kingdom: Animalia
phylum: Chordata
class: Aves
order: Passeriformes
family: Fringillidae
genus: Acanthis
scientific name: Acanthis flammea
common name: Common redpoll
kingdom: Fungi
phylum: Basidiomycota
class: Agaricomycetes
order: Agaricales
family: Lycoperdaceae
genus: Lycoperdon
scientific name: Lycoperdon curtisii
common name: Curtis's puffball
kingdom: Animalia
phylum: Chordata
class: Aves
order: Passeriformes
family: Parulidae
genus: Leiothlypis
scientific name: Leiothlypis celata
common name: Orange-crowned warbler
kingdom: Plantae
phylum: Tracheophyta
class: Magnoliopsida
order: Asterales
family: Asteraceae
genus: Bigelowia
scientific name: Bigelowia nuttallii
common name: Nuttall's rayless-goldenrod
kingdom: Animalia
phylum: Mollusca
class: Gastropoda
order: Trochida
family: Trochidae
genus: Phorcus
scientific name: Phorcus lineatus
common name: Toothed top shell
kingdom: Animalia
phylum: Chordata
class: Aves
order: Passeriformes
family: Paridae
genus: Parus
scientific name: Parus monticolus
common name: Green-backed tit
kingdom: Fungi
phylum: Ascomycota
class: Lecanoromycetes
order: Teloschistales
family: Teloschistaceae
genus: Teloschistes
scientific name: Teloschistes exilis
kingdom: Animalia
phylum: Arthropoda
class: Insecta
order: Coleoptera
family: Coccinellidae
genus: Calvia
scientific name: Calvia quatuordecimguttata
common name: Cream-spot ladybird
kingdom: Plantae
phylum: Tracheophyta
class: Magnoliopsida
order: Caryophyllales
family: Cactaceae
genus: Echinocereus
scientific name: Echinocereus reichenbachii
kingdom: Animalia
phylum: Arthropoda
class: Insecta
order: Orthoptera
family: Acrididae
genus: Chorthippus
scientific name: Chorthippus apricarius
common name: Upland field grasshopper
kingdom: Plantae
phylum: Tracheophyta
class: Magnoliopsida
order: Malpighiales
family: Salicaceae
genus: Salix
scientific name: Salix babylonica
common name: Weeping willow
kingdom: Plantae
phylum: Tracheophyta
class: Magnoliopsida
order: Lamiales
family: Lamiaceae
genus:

——————

● **Given task**:
Copy every line of the material above, word for word.

● **The solution**:
kingdom: Animalia
phylum: Chordata
class: Aves
order: Passeriformes
family: Fringillidae
genus: Acanthis
scientific name: Acanthis flammea
common name: Common redpoll
kingdom: Fungi
phylum: Basidiomycota
class: Agaricomycetes
order: Agaricales
family: Lycoperdaceae
genus: Lycoperdon
scientific name: Lycoperdon curtisii
common name: Curtis's puffball
kingdom: Animalia
phylum: Chordata
class: Aves
order: Passeriformes
family: Parulidae
genus: Leiothlypis
scientific name: Leiothlypis celata
common name: Orange-crowned warbler
kingdom: Plantae
phylum: Tracheophyta
class: Magnoliopsida
order: Asterales
family: Asteraceae
genus: Bigelowia
scientific name: Bigelowia nuttallii
common name: Nuttall's rayless-goldenrod
kingdom: Animalia
phylum: Mollusca
class: Gastropoda
order: Trochida
family: Trochidae
genus: Phorcus
scientific name: Phorcus lineatus
common name: Toothed top shell
kingdom: Animalia
phylum: Chordata
class: Aves
order: Passeriformes
family: Paridae
genus: Parus
scientific name: Parus monticolus
common name: Green-backed tit
kingdom: Fungi
phylum: Ascomycota
class: Lecanoromycetes
order: Teloschistales
family: Teloschistaceae
genus: Teloschistes
scientific name: Teloschistes exilis
kingdom: Animalia
phylum: Arthropoda
class: Insecta
order: Coleoptera
family: Coccinellidae
genus: Calvia
scientific name: Calvia quatuordecimguttata
common name: Cream-spot ladybird
kingdom: Plantae
phylum: Tracheophyta
class: Magnoliopsida
order: Caryophyllales
family: Cactaceae
genus: Echinocereus
scientific name: Echinocereus reichenbachii
kingdom: Animalia
phylum: Arthropoda
class: Insecta
order: Orthoptera
family: Acrididae
genus: Chorthippus
scientific name: Chorthippus apricarius
common name: Upland field grasshopper
kingdom: Plantae
phylum: Tracheophyta
class: Magnoliopsida
order: Malpighiales
family: Salicaceae
genus: Salix
scientific name: Salix babylonica
common name: Weeping willow
kingdom: Plantae
phylum: Tracheophyta
class: Magnoliopsida
order: Lamiales
family: Lamiaceae
genus:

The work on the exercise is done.